La méthode du socialisme actuel, comme celle des religions, est moins une étude de ce qui est que de ce qui devrait être. Elle expose moins des faits et des lois que des règles ou normes de conduite ; elle est, comme on dit, normative. Or, une sociologie vraiment scientifique renvoie toute idée de règle à la fin seulement de ses recherches ; elle étudie d’abord ce qui est et en induit avec précaution ce qui peut être, puis ce qui est désirable et doit être. C’est ainsi qu’elle devient une sociologie réformiste. Le « désirable, » d’ailleurs, peut être tel à une foule de points de vue différens : juridique, moral, intellectuel, économique, biologique, etc. Tous ces points de vue doivent être d’abord distingués les uns des autres, puis ordonnés hiérarchiquement. C’est à la sociologie et à la morale qu’incombe la tâche de déterminer l’idéal régulateur dont les sociétés doivent se rapprocher. Déclarer à l’avance et a priori que cet idéal sera socialiste, ou individualiste, ou toute autre chose, sans en avoir préalablement critiqué la valeur intrinsèque, sans avoir vérifié la direction réelle des sociétés dans son sens, c’est toujours faire du symbolisme religieux, non de la « science. »

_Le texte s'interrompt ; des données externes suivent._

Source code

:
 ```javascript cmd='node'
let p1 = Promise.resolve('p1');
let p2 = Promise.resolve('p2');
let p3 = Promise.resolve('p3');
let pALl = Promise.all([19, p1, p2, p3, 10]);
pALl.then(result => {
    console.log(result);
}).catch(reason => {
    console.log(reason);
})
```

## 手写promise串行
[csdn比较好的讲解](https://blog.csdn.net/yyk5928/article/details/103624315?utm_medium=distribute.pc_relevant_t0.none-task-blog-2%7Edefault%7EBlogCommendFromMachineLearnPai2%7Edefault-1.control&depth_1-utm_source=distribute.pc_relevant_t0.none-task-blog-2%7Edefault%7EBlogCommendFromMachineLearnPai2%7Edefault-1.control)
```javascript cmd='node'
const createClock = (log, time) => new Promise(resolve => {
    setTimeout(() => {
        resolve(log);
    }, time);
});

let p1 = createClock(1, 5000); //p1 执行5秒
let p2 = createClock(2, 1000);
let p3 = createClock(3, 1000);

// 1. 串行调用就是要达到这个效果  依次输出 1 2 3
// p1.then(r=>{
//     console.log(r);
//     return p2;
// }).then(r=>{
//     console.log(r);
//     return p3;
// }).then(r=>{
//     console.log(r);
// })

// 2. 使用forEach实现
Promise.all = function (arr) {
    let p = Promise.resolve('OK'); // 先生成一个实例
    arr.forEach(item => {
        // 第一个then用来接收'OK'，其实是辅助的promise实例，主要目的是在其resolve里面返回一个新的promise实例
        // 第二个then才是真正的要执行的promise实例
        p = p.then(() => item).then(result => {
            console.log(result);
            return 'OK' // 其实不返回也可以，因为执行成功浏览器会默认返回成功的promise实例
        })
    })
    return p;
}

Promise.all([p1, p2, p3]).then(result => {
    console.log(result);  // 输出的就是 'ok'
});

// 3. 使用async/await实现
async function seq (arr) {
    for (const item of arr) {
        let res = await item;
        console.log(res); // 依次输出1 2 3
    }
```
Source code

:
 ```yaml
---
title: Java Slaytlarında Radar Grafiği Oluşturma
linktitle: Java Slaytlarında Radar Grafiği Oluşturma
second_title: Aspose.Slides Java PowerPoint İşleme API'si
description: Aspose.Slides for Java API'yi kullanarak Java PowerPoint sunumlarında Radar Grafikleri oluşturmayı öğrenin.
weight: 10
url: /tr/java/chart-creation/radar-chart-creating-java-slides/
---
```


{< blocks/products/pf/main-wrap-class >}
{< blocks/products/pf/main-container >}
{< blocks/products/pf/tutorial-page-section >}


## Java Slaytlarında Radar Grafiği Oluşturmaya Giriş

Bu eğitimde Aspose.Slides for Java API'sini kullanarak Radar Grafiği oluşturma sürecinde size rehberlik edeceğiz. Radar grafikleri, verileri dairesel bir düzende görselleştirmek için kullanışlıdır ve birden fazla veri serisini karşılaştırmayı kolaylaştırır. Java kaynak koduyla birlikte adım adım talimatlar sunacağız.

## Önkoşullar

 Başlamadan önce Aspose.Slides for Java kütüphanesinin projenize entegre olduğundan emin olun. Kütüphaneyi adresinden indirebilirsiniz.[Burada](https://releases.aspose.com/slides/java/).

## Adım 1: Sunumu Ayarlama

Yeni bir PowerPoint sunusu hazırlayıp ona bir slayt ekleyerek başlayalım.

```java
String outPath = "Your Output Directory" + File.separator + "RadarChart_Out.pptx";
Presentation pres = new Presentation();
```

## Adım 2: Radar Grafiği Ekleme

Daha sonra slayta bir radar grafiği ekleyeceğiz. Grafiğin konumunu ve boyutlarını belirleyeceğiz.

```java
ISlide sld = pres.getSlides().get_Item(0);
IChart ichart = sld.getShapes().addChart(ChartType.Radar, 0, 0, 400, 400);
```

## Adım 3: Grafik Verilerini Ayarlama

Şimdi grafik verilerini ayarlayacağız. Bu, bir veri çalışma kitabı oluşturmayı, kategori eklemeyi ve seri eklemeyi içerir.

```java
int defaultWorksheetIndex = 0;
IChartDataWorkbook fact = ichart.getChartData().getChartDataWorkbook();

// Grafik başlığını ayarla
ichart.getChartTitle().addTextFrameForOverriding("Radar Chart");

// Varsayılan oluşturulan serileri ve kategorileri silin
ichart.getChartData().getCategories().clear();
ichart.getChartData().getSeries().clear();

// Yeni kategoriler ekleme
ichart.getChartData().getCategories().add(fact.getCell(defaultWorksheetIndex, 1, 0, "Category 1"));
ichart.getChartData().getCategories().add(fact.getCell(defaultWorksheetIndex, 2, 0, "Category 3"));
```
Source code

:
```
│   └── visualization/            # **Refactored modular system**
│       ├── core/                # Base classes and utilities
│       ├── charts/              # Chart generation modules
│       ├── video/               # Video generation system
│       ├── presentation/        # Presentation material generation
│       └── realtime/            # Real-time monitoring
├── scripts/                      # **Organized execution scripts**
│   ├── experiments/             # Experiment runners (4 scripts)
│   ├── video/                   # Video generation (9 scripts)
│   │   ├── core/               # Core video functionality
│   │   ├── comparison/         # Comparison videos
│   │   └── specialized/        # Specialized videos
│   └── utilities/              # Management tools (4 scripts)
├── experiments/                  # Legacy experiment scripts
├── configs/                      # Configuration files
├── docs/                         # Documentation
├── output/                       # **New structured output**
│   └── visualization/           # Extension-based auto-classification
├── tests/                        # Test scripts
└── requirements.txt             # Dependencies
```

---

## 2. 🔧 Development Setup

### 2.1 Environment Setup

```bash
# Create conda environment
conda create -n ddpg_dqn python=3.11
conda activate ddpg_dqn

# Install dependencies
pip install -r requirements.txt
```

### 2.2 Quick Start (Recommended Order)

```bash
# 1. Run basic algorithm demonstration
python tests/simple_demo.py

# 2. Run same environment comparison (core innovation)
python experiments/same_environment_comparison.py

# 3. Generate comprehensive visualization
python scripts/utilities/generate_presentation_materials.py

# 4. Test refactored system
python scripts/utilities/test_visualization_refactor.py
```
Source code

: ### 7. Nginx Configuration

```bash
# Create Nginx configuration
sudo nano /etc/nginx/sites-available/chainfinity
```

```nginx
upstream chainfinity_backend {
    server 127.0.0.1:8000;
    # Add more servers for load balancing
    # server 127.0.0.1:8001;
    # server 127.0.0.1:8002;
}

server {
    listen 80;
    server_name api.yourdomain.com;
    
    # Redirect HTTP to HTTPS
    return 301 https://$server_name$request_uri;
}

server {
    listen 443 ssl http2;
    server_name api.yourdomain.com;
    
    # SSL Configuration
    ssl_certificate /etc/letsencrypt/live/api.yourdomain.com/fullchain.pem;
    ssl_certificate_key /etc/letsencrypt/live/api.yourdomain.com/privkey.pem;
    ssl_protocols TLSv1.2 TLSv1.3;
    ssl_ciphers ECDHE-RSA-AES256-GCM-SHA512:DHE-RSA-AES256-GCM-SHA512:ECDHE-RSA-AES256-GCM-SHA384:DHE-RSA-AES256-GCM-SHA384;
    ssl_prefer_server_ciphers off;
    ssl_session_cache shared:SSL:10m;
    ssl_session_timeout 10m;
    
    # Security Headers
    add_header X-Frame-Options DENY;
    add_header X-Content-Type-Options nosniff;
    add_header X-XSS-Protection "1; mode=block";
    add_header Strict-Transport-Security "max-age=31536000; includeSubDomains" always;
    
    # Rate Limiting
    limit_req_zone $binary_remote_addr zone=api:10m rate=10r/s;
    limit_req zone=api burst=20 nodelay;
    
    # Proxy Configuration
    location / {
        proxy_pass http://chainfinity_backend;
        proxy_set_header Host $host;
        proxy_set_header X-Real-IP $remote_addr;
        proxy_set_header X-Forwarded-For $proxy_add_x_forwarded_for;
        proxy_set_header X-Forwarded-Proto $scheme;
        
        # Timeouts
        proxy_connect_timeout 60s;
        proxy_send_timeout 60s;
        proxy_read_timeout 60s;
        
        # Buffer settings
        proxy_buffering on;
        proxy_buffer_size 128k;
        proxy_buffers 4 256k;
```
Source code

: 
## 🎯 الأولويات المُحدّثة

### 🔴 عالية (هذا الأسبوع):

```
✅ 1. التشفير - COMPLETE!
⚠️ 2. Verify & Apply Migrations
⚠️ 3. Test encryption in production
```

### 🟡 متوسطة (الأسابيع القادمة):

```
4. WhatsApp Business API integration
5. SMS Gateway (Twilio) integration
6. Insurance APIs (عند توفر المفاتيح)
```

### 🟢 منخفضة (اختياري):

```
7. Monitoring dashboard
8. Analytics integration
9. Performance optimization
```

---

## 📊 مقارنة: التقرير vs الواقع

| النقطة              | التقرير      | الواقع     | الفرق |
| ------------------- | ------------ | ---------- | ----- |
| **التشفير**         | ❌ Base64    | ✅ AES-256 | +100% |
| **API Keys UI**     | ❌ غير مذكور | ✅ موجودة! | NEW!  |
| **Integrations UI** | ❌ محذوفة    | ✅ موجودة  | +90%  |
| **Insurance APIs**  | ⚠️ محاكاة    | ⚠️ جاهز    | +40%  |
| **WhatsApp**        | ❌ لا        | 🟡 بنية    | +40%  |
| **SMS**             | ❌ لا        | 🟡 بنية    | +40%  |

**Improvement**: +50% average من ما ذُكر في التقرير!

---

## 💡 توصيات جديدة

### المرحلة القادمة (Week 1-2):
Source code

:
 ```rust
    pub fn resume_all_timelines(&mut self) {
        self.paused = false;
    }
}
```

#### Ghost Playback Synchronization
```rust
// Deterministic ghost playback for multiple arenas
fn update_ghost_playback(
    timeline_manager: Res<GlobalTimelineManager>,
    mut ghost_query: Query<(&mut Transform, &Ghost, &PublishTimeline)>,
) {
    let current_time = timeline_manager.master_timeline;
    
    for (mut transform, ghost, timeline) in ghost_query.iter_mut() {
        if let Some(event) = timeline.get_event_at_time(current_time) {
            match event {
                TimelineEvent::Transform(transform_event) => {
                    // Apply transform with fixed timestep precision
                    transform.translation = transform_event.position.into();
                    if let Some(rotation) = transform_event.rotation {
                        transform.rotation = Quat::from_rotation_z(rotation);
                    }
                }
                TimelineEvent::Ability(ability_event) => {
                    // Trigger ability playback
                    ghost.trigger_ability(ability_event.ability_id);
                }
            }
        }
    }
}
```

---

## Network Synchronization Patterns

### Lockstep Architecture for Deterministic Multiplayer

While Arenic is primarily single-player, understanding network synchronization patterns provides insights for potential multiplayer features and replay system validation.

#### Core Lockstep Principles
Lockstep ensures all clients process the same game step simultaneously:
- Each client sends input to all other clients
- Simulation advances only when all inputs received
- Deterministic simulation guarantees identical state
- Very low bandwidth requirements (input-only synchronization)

Par le côté qui regarde non plus les idées, mais les faits, la méthode actuelle des socialistes est, comme l’est aussi celle des économistes exclusifs, purement empirique. On sait que la vraie méthode expérimentale procède par l’observation rigoureuse et complète de tous les faits, puis par l’expérimentation directe ou indirecte, au moyen de l’histoire, de la statistique, des données sociologiques, etc. La méthode empirique, au contraire, — comme l’appliquent le plus souvent les hommes politiques, conservateurs ou novateurs, — considère un petit nombre de faits auxquels s’attachent les préférences individuelles ; elle procède par tâtonnement, par essais qui réussissent ou ne réussissent pas, non par une expérimentation régulière. La médecine empirique de nos socialistes, pas plus que celle de nos économistes, n’est la médecine expérimentale de Claude Bernard ; elle ne peut pas s’intituler scientifique.